Nonostante le limitazioni di legge, ottenute grazie anche alla spinta congiunta del mondo scientifico e del mondo ambientalista, interferenti endocrini ancora si trovano in oggetti di uso comune come tappeti, vestiti, pentole antiaderenti e vernici (“composti perfluorurati-PFC”, idrorepellenti e anti-macchia), giocattoli, contenitori e dispositivi medici (“ftalati”, rendono il PVC più flessibile), tessuti, auto, pc e televisori (“ritardanti di fiamma”, riducono l’infiammabilità), pesticidi, oli e prodotti industriali (“policlorobifenili-PCB”, in alcuni paesi proibiti già dagli anni 70-80, ma persistenti nell’ambiente).

E loro tracce vengono riscontrate anche negli alimenti, molti interferenti endocrini (come i PFC, i ritardanti di fiamma, i PCB), sono infatti contaminanti “persistenti” perché, anche quando dispersi nell’ambiente, non si degradano ma si accumulano negli organismi viventi, continuando a penetrare nell’organismo attraverso la cute, le mucose, l’apparato respiratorio e l’alimentazione.

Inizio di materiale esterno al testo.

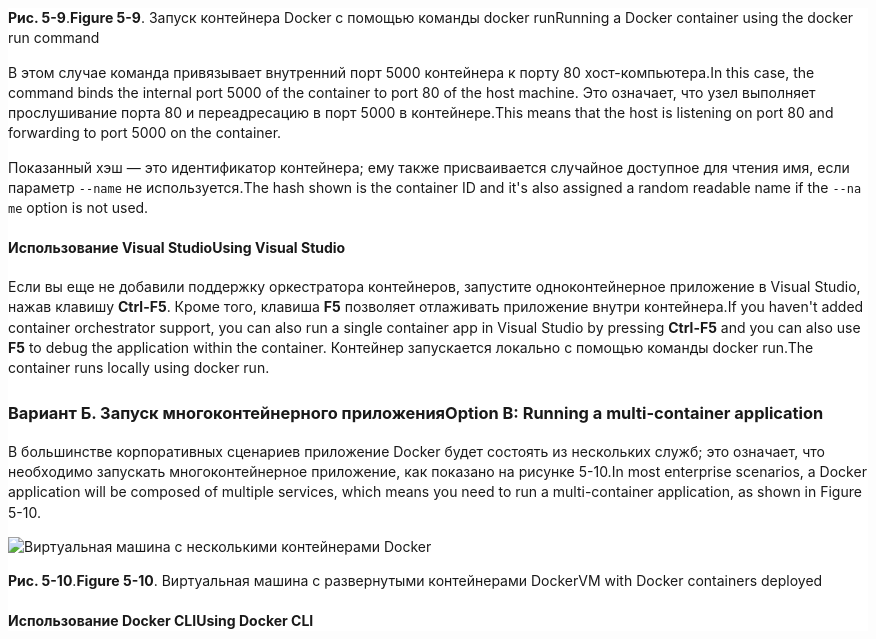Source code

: <span data-ttu-id="5b4a3-334">**Рис. 5-9**.</span><span class="sxs-lookup"><span data-stu-id="5b4a3-334">**Figure 5-9**.</span></span> <span data-ttu-id="5b4a3-335">Запуск контейнера Docker с помощью команды docker run</span><span class="sxs-lookup"><span data-stu-id="5b4a3-335">Running a Docker container using the docker run command</span></span>

<span data-ttu-id="5b4a3-336">В этом случае команда привязывает внутренний порт 5000 контейнера к порту 80 хост-компьютера.</span><span class="sxs-lookup"><span data-stu-id="5b4a3-336">In this case, the command binds the internal port 5000 of the container to port 80 of the host machine.</span></span> <span data-ttu-id="5b4a3-337">Это означает, что узел выполняет прослушивание порта 80 и переадресацию в порт 5000 в контейнере.</span><span class="sxs-lookup"><span data-stu-id="5b4a3-337">This means that the host is listening on port 80 and forwarding to port 5000 on the container.</span></span>

<span data-ttu-id="5b4a3-338">Показанный хэш — это идентификатор контейнера; ему также присваивается случайное доступное для чтения имя, если параметр `--name` не используется.</span><span class="sxs-lookup"><span data-stu-id="5b4a3-338">The hash shown is the container ID and it's also assigned a random readable name if the `--name` option is not used.</span></span>

#### <a name="using-visual-studio"></a><span data-ttu-id="5b4a3-339">Использование Visual Studio</span><span class="sxs-lookup"><span data-stu-id="5b4a3-339">Using Visual Studio</span></span>

<span data-ttu-id="5b4a3-340">Если вы еще не добавили поддержку оркестратора контейнеров, запустите одноконтейнерное приложение в Visual Studio, нажав клавишу **Ctrl-F5**. Кроме того, клавиша **F5** позволяет отлаживать приложение внутри контейнера.</span><span class="sxs-lookup"><span data-stu-id="5b4a3-340">If you haven't added container orchestrator support, you can also run a single container app in Visual Studio by pressing **Ctrl-F5** and you can also use **F5** to debug the application within the container.</span></span> <span data-ttu-id="5b4a3-341">Контейнер запускается локально с помощью команды docker run.</span><span class="sxs-lookup"><span data-stu-id="5b4a3-341">The container runs locally using docker run.</span></span>

### <a name="option-b-running-a-multi-container-application"></a><span data-ttu-id="5b4a3-342">Вариант Б. Запуск многоконтейнерного приложения</span><span class="sxs-lookup"><span data-stu-id="5b4a3-342">Option B: Running a multi-container application</span></span>

<span data-ttu-id="5b4a3-343">В большинстве корпоративных сценариев приложение Docker будет состоять из нескольких служб; это означает, что необходимо запускать многоконтейнерное приложение, как показано на рисунке 5-10.</span><span class="sxs-lookup"><span data-stu-id="5b4a3-343">In most enterprise scenarios, a Docker application will be composed of multiple services, which means you need to run a multi-container application, as shown in Figure 5-10.</span></span>

![Виртуальная машина с несколькими контейнерами Docker](./media/docker-app-development-workflow/vm-with-docker-containers-deployed.png)

<span data-ttu-id="5b4a3-345">**Рис. 5-10**.</span><span class="sxs-lookup"><span data-stu-id="5b4a3-345">**Figure 5-10**.</span></span> <span data-ttu-id="5b4a3-346">Виртуальная машина с развернутыми контейнерами Docker</span><span class="sxs-lookup"><span data-stu-id="5b4a3-346">VM with Docker containers deployed</span></span>

#### <a name="using-docker-cli"></a><span data-ttu-id="5b4a3-347">Использование Docker CLI</span><span class="sxs-lookup"><span data-stu-id="5b4a3-347">Using Docker CLI</span></span>
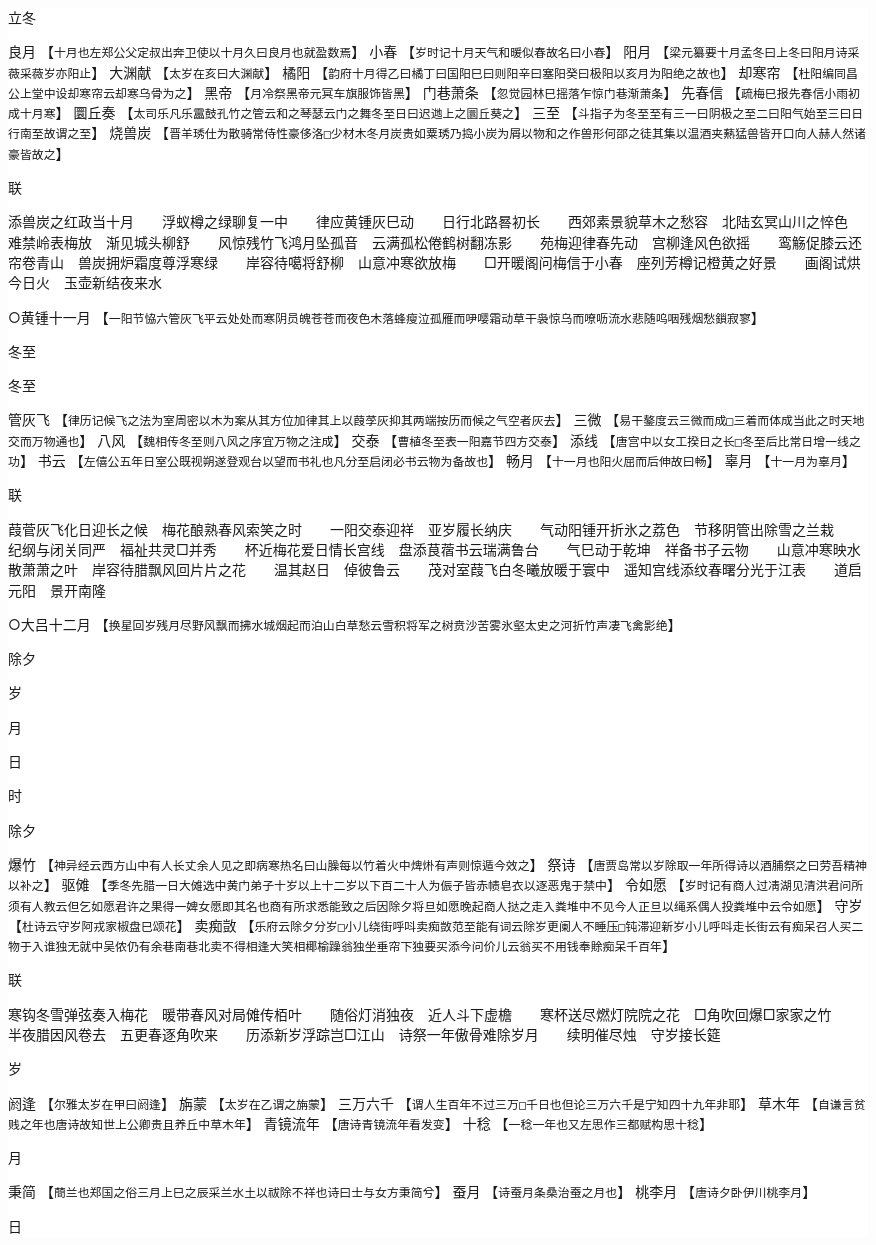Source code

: 立冬  

良月 【`十月也左郑公父定叔出奔卫使以十月久曰良月也就盈数焉`】 小春 【`岁时记十月天气和暖似春故名曰小春`】 阳月 【`梁元纂要十月孟冬曰上冬曰阳月诗采薇采薇岁亦阳止`】 大渊献 【`太岁在亥曰大渊献`】 橘阳 【`韵府十月得乙曰橘丁曰国阳巳曰则阳辛曰塞阳癸曰极阳以亥月为阳绝之故也`】 却寒帘 【`杜阳编同昌公上堂中设却寒帘云却寒乌骨为之`】 黑帝 【`月冷祭黑帝元冥车旗服饰皆黑`】 门巷萧条 【`忽觉园林巳摇落乍惊门巷渐萧条`】 先春信 【`疏梅巳报先春信小雨初成十月寒`】 圜丘奏 【`太司乐凡乐靁鼓孔竹之管云和之琴瑟云门之舞冬至日曰迟逇上之圜丘葵之`】 三至 【`斗指子为冬至至有三一曰阴极之至二曰阳气始至三曰日行南至故谓之至`】 烧兽炭 【`晋羊琇仕为散骑常侍性豪侈洛□少材木冬月炭贵如粟琇乃捣小炭为屑以物和之作兽形何邵之徒其集以温酒夹爇猛兽皆开口向人赫人然诸豪皆故之`】  

联  

添兽炭之红政当十月　　浮蚁樽之绿聊复一中　　律应黄锺灰巳动　　日行北路晷初长　　西郊素景貌草木之愁容　北陆玄冥山川之悴色　　难禁岭表梅放　渐见城头柳舒　　风惊残竹飞鸿月坠孤音　云满孤松倦鹤树翻冻影　　苑梅迎律春先动　宫柳逢风色欲摇　　鸾觞促膝云还帘卷青山　兽炭拥炉霜度尊浮寒绿　　岸容待噶将舒柳　山意冲寒欲放梅　　□开暖阁问梅信于小春　座列芳樽记橙黄之好景　　画阁试烘今日火　玉壶新结夜来水  

○黄锺十一月 【`一阳节恊六管灰飞平云处处而寒阴员魄苍苍而夜色木落蜂瘦泣孤雁而吚嘤霜动草干袅惊乌而嘹呖流水悲随呜咽残烟愁鎻寂寥`】  

冬至  

冬至  

管灰飞 【`律历记候飞之法为室周密以木为案从其方位加律其上以葭莩灰抑其两端按历而候之气空者灰去`】 三微 【`易干鏊度云三微而成□三着而体成当此之时天地交而万物通也`】 八风 【`魏相传冬至则八风之序宜万物之注成`】 交泰 【`曹植冬至表一阳嘉节四方交泰`】 添线 【`唐宫中以女工揆日之长□冬至后比常日增一线之功`】 书云 【`左僖公五年日室公既视朔遂登观台以望而书礼也凡分至启闭必书云物为备故也`】 畅月 【`十一月也阳火屈而后伸故曰畅`】 辜月 【`十一月为辜月`】  

联  

葭菅灰飞化日迎长之候　梅花酿熟春风索笑之时　　一阳交泰迎祥　亚岁履长纳庆　　气动阳锺开折氷之荔色　节移阴管出除雪之兰栽　　纪纲与闭关同严　福祉共灵□并秀　　杯近梅花爱日情长宫线　盘添茛蓿书云瑞满鲁台　　气巳动于乾坤　祥备书子云物　　山意冲寒映水散萧萧之叶　岸容待腊飘风回片片之花　　温其赵日　倬彼鲁云　　茂对室葭飞白冬曦放暖于寰中　遥知宫线添纹春曙分光于江表　　道启元阳　景开南隆  

○大吕十二月 【`换星回岁残月尽野风飘而拂水城烟起而泊山白草愁云雪积将军之树贲沙苦雾氷壑太史之河折竹声凄飞禽影绝`】  

除夕  

岁  

月  

日  

时  

除夕  

爆竹 【`神异经云西方山中有人长丈余人见之即病寒热名曰山臊每以竹着火中焷烞有声则惊遁今效之`】 祭诗 【`唐贾岛常以岁除取一年所得诗以酒脯祭之曰劳吾精神以补之`】 驱傩 【`季冬先腊一日大傩选中黄门弟子十岁以上十二岁以下百二十人为侲子皆赤帻皂衣以逐恶鬼于禁中`】 令如愿 【`岁时记有商人过凊湖见清洪君问所须有人教云但乞如愿君许之果得一婢女愿即其名也商有所求悉能致之后因除夕将旦如愿晚起商人挞之走入粪堆中不见今人正旦以绳系偶人投粪堆中云令如愿`】 守岁 【`杜诗云守岁阿戎家椒盘巳颂花`】 卖痴敳 【`乐府云除夕分岁□小儿绕街呼呌卖痴敳范至能有词云除岁更阑人不睡压□钝滞迎新岁小儿呼呌走长街云有痴呆召人买二物于入谁独无就中吴侬仍有余巷南巷北卖不得相逢大笑相椰榆躁翁独坐垂帘下独要买添今问价儿云翁买不用钱奉賖痴呆千百年`】  

联  

寒钩冬雪弹弦奏入梅花　暖带春风对局傩传栢叶　　随俗灯消独夜　近人斗下虚檐　　寒杯送尽燃灯院院之花　□角吹回爆□家家之竹　　半夜腊因风卷去　五更春逐角吹来　　历添新岁浮踪岂□江山　诗祭一年傲骨难除岁月　　续明催尽烛　守岁接长筵  

岁  

阏逢 【`尔雅太岁在甲曰阏逢`】 旃蒙 【`太岁在乙谓之旃蒙`】 三万六千 【`谓人生百年不过三万□千日也但论三万六千是宁知四十九年非耶`】 草木年 【`自谦言贫贱之年也唐诗故知世上公卿贵且养丘中草木年`】 青镜流年 【`唐诗青镜流年看发变`】 十稔 【`一稔一年也又左思作三都赋构思十稔`】  

月  

秉简 【`蕳兰也郑国之俗三月上巳之辰采兰水土以祓除不祥也诗曰士与女方秉简兮`】 蚕月 【`诗蚕月条桑治蚕之月也`】 桃李月 【`唐诗夕卧伊川桃李月`】  

日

Al punto che anche sostanze vietate ormai da decenni come il DDT, continuano a essere presenti nell’aria, nella terra e nell’acqua e vengono ancora riscontrati in bambini e animali nati oggi.

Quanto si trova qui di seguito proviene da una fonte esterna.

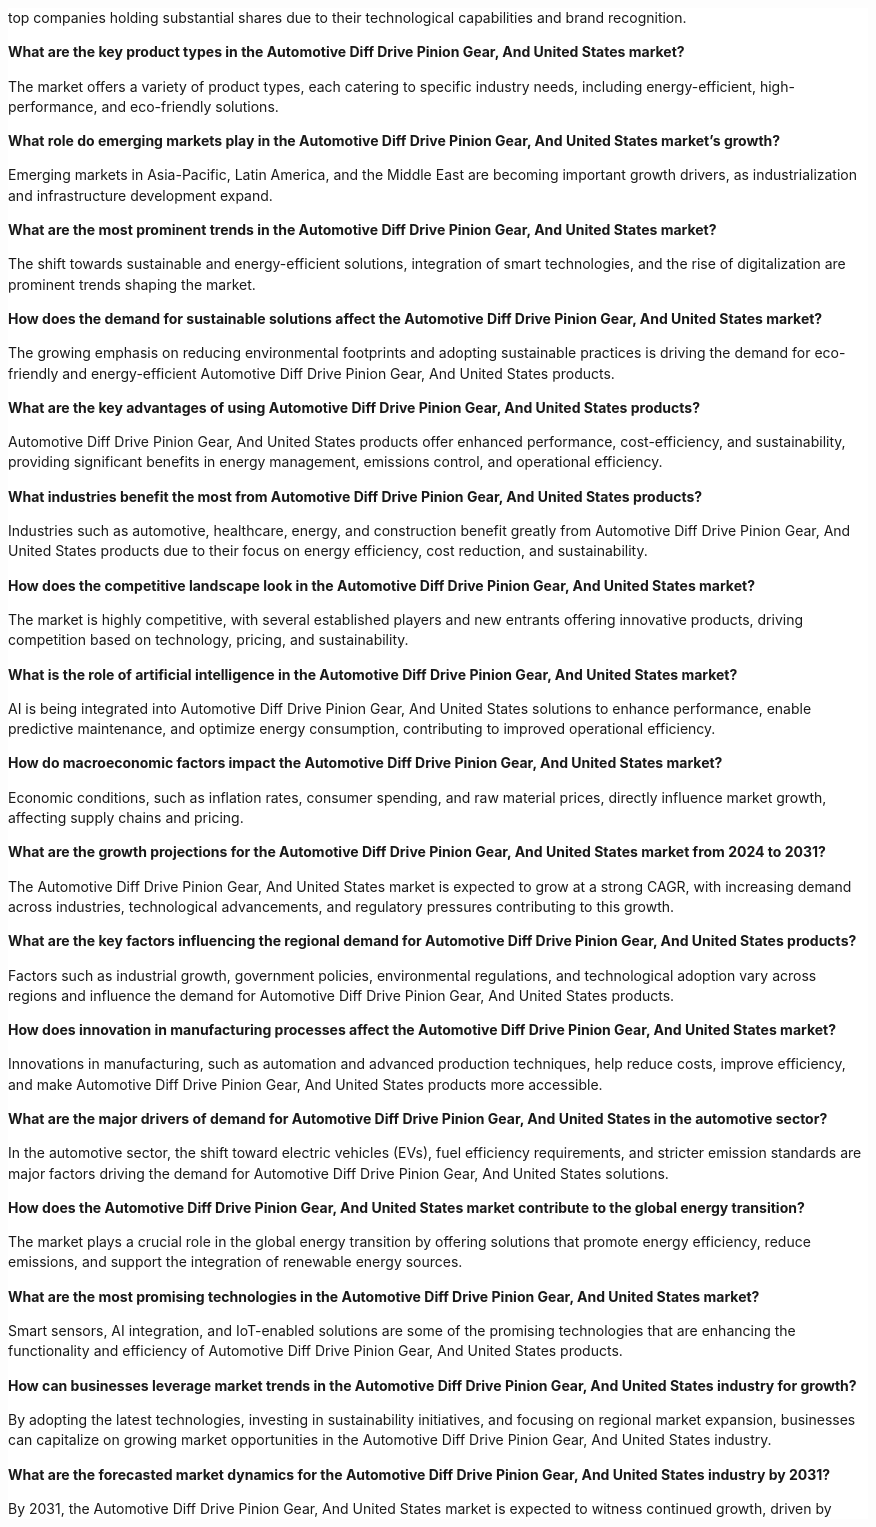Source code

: top companies holding substantial shares due to their technological capabilities and brand recognition.</p><p><strong>What are the key product types in the Automotive Diff Drive Pinion Gear, And United States market?</strong></p><p>The market offers a variety of product types, each catering to specific industry needs, including energy-efficient, high-performance, and eco-friendly solutions.</p><p><strong>What role do emerging markets play in the Automotive Diff Drive Pinion Gear, And United States market&rsquo;s growth?</strong></p><p>Emerging markets in Asia-Pacific, Latin America, and the Middle East are becoming important growth drivers, as industrialization and infrastructure development expand.</p><p><strong>What are the most prominent trends in the Automotive Diff Drive Pinion Gear, And United States market?</strong></p><p>The shift towards sustainable and energy-efficient solutions, integration of smart technologies, and the rise of digitalization are prominent trends shaping the market.</p><p><strong>How does the demand for sustainable solutions affect the Automotive Diff Drive Pinion Gear, And United States market?</strong></p><p>The growing emphasis on reducing environmental footprints and adopting sustainable practices is driving the demand for eco-friendly and energy-efficient Automotive Diff Drive Pinion Gear, And United States products.</p><p><strong>What are the key advantages of using Automotive Diff Drive Pinion Gear, And United States products?</strong></p><p>Automotive Diff Drive Pinion Gear, And United States products offer enhanced performance, cost-efficiency, and sustainability, providing significant benefits in energy management, emissions control, and operational efficiency.</p><p><strong>What industries benefit the most from Automotive Diff Drive Pinion Gear, And United States products?</strong></p><p>Industries such as automotive, healthcare, energy, and construction benefit greatly from Automotive Diff Drive Pinion Gear, And United States products due to their focus on energy efficiency, cost reduction, and sustainability.</p><p><strong>How does the competitive landscape look in the Automotive Diff Drive Pinion Gear, And United States market?</strong></p><p>The market is highly competitive, with several established players and new entrants offering innovative products, driving competition based on technology, pricing, and sustainability.</p><p><strong>What is the role of artificial intelligence in the Automotive Diff Drive Pinion Gear, And United States market?</strong></p><p>AI is being integrated into Automotive Diff Drive Pinion Gear, And United States solutions to enhance performance, enable predictive maintenance, and optimize energy consumption, contributing to improved operational efficiency.</p><p><strong>How do macroeconomic factors impact the Automotive Diff Drive Pinion Gear, And United States market?</strong></p><p>Economic conditions, such as inflation rates, consumer spending, and raw material prices, directly influence market growth, affecting supply chains and pricing.</p><p><strong>What are the growth projections for the Automotive Diff Drive Pinion Gear, And United States market from 2024 to 2031?</strong></p><p>The Automotive Diff Drive Pinion Gear, And United States market is expected to grow at a strong CAGR, with increasing demand across industries, technological advancements, and regulatory pressures contributing to this growth.</p><p><strong>What are the key factors influencing the regional demand for Automotive Diff Drive Pinion Gear, And United States products?</strong></p><p>Factors such as industrial growth, government policies, environmental regulations, and technological adoption vary across regions and influence the demand for Automotive Diff Drive Pinion Gear, And United States products.</p><p><strong>How does innovation in manufacturing processes affect the Automotive Diff Drive Pinion Gear, And United States market?</strong></p><p>Innovations in manufacturing, such as automation and advanced production techniques, help reduce costs, improve efficiency, and make Automotive Diff Drive Pinion Gear, And United States products more accessible.</p><p><strong>What are the major drivers of demand for Automotive Diff Drive Pinion Gear, And United States in the automotive sector?</strong></p><p>In the automotive sector, the shift toward electric vehicles (EVs), fuel efficiency requirements, and stricter emission standards are major factors driving the demand for Automotive Diff Drive Pinion Gear, And United States solutions.</p><p><strong>How does the Automotive Diff Drive Pinion Gear, And United States market contribute to the global energy transition?</strong></p><p>The market plays a crucial role in the global energy transition by offering solutions that promote energy efficiency, reduce emissions, and support the integration of renewable energy sources.</p><p><strong>What are the most promising technologies in the Automotive Diff Drive Pinion Gear, And United States market?</strong></p><p>Smart sensors, AI integration, and IoT-enabled solutions are some of the promising technologies that are enhancing the functionality and efficiency of Automotive Diff Drive Pinion Gear, And United States products.</p><p><strong>How can businesses leverage market trends in the Automotive Diff Drive Pinion Gear, And United States industry for growth?</strong></p><p>By adopting the latest technologies, investing in sustainability initiatives, and focusing on regional market expansion, businesses can capitalize on growing market opportunities in the Automotive Diff Drive Pinion Gear, And United States industry.</p><p><strong>What are the forecasted market dynamics for the Automotive Diff Drive Pinion Gear, And United States industry by 2031?</strong></p><p>By 2031, the Automotive Diff Drive Pinion Gear, And United States market is expected to witness continued growth, driven by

Le cose cambiano se dagli ambienti urbani passiamo agli ambienti delle due Oasi WWF abruzzesi coinvolte nello studio, Sorgenti del Pescara e Diga di Alanno. In entrambe, i contaminanti oggetto dello studio sono stati riscontrati in livelli bassi nelle specie oggetto dello studio, il lombrico (Lumbricus terrestris), i pescibarbo(Barbus tyberinus) etrota (Salmo trutta), e come uccello acquatico la folaga(Fulica atra). Ma anche all’interno delle Oasi e nelle zone immediatamente limitrofe, le aree a valle di insediamenti industriali, scarichi e discariche, ovvero la confluenza del fiume Aterno e la Diga di Alanno, risultano meno “pulite” per le sostanze cercate sia a livello ambientale sia negli animali studiati.

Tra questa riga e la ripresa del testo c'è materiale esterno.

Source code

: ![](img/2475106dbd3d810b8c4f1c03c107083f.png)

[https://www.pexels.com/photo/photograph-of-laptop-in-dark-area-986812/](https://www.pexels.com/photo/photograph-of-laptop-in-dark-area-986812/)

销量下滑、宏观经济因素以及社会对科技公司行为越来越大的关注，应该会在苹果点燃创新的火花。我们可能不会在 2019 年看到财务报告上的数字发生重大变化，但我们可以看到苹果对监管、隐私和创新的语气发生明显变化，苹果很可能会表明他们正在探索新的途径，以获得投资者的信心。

«Dal momento che i nostri alimenti sono prodotti da organismi viventi, la sicurezza alimentare è uno snodo chiave fra la qualità dell’ambiente e la nostra salute – ha dichiarato Alberto Mantovani, dirigente di ricerca dell’Istituto Superiore di Sanità e coordinatore del progetto– Il progetto Previeni, uno dei primi in Italia che integra diverse discipline scientifiche, studia i contaminanti emergenti capaci di alterare i nostri ormoni, con il preciso obiettivo di aggiornare i sistemi di prevenzione dei rischi per la nostra salute».

«La contaminazione dell’ambiente è un nemico nascosto, che oltre a minacciare gli ecosistemi terrestri e marini, passa attraverso il cibo e gli oggetti che usiamo ogni giorno, con conseguenze anche gravi sulla nostra salute – ha detto Donatella Caserta, ordinario di ginecologia e ostetricia dell’Università di Roma “Sapienza”– Per ridurre i rischi, dobbiamo limitare la nostra esposizione a queste sostanze, attraverso stili di vita e scelte alimentari consapevoli. Ed è sempre più necessaria la realizzazione di adeguati programmi di controllo, sulla base di un sano principio di precauzione».

«La presenza di boschi, fasce ripariali e vegetazione acquatica migliora la capacità dell’ambiente di rispondere agli stress antropici come l’introduzione di contaminanti. La produzione di queste aree  ed è quindi una risorsa positiva anche per la salute umana, capace di migliorare le condizioni di vita ed aumentare il benessere – ha detto Eva Alessi, responsabile sostenibilità del WWF Italia – Nell’ultimo ventennio, la forte industrializzazione ha determinato una contaminazione ambientale diffusa senza precedenti. Mai come oggi, la normativa in materia di sostanze chimiche deve diventare più efficace e restrittiva, nell’ottica di salvaguardare la salute dell’uomo e dell’ambiente».

Dopo la presentazione oggi dei primi dati del progetto, in una seconda fase, entro la fine dell’anno, saranno presentate anche le ripercussioni nell’età evolutiva e sull’infertilità sine causa dell’esposizione a questi stessi contaminanti.